26 Oct 2012

Berlusconi given prison sentence for tax fraud

After being sentenced to four years in prison for tax fraud, former Italian prime minister Silvio Berlusconi has his sentence cut to a year by a Milan court and may never go to jail.

Berlusconi, who has served as prime minister four times, was given the four-year jail sentence for tax fraud in relation to the purchase and sale of media rights by his company Mediaset. Shortly afterwards, the sentence was cut to a year because of an amnesty law designed to cut prison overcrowding.

The politician, who also owns AC Milan football club, may yet escape prison.
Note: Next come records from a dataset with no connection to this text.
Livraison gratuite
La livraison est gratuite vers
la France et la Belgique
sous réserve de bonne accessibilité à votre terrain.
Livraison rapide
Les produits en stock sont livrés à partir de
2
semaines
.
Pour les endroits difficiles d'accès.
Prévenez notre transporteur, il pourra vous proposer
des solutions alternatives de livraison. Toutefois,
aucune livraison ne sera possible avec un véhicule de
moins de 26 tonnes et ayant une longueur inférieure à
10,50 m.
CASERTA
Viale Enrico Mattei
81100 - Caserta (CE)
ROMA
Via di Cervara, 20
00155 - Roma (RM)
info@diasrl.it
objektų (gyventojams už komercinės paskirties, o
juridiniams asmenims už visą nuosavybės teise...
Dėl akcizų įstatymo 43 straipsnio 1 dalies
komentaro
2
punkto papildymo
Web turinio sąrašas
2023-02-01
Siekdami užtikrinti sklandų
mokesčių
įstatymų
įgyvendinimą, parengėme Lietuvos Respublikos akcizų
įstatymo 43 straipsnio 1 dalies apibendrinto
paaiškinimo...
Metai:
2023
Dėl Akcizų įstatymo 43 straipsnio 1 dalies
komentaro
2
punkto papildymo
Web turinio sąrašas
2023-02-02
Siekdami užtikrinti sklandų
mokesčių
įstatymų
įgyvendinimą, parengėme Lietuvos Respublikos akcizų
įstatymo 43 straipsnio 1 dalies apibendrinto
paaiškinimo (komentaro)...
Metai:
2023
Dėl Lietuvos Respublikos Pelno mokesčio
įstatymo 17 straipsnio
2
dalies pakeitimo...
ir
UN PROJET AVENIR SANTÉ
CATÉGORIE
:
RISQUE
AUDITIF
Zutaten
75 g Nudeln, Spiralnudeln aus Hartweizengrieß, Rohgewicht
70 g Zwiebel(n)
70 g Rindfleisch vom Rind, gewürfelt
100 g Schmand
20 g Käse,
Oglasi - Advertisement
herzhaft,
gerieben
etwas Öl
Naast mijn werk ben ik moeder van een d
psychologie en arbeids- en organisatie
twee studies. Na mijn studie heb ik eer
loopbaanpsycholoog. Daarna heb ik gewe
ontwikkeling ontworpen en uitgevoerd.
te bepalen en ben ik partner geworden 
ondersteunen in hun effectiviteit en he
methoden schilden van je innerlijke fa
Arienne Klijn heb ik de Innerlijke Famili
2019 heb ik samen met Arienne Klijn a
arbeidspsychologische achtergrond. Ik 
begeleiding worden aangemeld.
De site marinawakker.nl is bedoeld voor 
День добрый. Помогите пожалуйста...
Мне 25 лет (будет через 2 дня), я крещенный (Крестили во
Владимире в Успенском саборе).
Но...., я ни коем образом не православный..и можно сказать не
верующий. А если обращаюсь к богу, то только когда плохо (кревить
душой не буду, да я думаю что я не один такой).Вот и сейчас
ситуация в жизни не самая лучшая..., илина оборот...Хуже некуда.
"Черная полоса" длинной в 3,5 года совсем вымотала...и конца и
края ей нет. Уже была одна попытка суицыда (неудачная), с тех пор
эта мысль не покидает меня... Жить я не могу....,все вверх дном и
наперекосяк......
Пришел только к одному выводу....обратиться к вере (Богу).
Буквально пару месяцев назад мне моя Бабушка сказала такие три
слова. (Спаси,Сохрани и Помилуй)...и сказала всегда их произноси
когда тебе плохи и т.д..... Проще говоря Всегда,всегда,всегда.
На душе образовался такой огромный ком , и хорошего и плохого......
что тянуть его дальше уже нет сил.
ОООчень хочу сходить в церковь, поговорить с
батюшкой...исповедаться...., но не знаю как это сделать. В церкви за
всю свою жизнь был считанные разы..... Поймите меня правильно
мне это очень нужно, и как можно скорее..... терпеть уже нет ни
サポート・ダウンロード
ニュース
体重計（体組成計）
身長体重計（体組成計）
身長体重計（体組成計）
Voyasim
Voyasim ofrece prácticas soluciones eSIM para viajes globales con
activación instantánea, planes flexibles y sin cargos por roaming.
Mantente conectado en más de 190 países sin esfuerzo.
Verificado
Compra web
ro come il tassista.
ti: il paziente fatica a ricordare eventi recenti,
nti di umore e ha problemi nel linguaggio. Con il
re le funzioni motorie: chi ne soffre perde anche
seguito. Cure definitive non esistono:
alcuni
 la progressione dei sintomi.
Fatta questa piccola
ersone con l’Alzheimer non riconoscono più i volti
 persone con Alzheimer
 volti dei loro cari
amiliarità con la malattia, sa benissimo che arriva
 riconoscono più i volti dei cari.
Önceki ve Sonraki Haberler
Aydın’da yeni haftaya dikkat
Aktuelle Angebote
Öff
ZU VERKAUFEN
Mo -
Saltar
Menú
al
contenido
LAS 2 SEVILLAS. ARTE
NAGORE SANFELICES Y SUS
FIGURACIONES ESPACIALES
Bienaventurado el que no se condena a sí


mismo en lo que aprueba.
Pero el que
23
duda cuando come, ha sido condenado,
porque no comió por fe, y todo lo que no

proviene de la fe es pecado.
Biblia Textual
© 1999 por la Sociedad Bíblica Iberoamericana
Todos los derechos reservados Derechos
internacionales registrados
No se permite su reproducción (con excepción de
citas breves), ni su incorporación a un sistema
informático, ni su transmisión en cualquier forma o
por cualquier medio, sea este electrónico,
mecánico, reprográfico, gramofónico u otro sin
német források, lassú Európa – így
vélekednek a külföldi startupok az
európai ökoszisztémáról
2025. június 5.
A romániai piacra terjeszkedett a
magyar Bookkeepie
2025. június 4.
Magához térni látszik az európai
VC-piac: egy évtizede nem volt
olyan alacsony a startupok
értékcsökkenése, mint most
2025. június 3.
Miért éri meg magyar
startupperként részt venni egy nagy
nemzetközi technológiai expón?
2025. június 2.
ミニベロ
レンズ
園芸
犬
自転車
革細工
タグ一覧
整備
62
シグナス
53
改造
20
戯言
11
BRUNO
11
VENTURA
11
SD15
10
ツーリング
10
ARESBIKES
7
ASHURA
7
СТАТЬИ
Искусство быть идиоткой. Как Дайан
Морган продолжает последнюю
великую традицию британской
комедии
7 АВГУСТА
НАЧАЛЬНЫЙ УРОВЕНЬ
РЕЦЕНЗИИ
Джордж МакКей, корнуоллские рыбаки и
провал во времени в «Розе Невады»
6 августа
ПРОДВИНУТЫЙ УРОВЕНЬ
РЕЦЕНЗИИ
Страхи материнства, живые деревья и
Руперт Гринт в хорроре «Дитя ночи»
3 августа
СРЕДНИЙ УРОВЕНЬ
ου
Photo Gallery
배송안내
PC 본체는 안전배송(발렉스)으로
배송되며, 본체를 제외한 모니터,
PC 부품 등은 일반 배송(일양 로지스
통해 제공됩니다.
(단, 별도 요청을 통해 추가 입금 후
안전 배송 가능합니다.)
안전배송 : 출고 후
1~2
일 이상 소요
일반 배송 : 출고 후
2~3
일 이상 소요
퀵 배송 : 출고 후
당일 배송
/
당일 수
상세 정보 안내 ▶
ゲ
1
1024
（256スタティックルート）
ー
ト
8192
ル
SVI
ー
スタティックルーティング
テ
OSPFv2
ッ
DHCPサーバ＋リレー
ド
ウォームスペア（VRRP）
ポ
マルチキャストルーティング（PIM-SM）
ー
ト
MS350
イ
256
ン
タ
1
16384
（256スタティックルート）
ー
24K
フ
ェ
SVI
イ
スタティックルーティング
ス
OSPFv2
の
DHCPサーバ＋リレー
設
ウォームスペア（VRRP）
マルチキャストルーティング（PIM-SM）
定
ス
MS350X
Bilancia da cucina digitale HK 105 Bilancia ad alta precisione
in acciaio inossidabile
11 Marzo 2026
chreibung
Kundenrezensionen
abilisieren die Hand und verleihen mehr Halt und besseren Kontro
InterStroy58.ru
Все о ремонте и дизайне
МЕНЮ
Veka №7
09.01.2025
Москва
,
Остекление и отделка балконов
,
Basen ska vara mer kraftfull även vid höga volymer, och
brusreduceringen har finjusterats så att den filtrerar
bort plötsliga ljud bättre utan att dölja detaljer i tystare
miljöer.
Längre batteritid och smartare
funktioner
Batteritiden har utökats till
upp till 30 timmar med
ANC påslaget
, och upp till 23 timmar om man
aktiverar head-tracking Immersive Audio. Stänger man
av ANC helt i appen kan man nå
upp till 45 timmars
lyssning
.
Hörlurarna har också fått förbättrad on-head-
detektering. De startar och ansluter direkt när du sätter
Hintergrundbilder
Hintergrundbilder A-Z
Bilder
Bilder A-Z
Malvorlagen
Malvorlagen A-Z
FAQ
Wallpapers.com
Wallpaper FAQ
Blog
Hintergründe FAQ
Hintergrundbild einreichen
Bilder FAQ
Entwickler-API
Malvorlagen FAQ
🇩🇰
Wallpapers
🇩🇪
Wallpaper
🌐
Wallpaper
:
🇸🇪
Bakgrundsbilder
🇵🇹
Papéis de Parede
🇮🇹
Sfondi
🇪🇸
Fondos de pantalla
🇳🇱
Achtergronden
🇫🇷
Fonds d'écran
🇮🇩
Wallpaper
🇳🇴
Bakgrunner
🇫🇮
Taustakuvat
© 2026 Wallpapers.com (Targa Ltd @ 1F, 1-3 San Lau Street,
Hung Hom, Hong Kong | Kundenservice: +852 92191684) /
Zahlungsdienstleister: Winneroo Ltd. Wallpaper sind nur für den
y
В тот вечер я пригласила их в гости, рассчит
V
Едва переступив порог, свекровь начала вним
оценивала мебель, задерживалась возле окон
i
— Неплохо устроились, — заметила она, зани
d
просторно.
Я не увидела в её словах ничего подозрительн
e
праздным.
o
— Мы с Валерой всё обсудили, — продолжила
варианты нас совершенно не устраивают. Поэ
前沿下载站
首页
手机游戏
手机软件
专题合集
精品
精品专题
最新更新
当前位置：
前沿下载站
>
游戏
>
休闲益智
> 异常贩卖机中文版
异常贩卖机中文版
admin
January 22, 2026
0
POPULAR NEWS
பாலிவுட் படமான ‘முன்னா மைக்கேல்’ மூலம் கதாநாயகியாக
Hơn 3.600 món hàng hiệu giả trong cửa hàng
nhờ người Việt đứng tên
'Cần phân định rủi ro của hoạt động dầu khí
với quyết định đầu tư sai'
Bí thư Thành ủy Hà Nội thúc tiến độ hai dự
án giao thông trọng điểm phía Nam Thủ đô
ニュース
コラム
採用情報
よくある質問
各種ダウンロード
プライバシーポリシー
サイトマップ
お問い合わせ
In Italy, verdicts can be appealed twice before they become final and no jail time is served until the end of the appeal process.

But the ruling does mean that Berlusconi has been barred from holding political office for three years. Earlier in the week, he announced he would not run in next year’s elections as the leader of his centre-right People of Freedom (PDL) party.

Berlusconi was in court alongside 10 others in relation to a scheme to purchase US film rights through a series of offshore companies. The defendants were also accused of falsely declaring payments in order to avoid paying taxes.

It was also alleged that Berlusconi’s companies had inflated the prices of film rights when relicensing them in order to pocket a larger difference. Prosecutors had asked for a sentence against Berlusconi of three years and eight months.

The court ordered damages provisionally set at 10m euros to be paid by Berlusconi and his co-defendants to tax authorities.

“Judicial persecution”

The conviction was the media mogul’s first; other criminal probes and trials had ended in acquittal or were thrown out for statute of limitations. The 76-year-old media mogul was not in the courtroom for the verdict on the case.

Mediaset chairman Fedele Confalonieri, for whom prosecutors had sought a sentence of three years and four months, was acquitted.

Angelino Alfano, secretary of the PDL, said the ruling proved once again “judicial persecution” of the media-magnate. However, political rival Antonio Di Pietro said “the truth has been exposed”.

A separate trial over accusations that Berlusconi paid for sex with an underage prostitute is currently being heard in Milan. He denies all charges against him.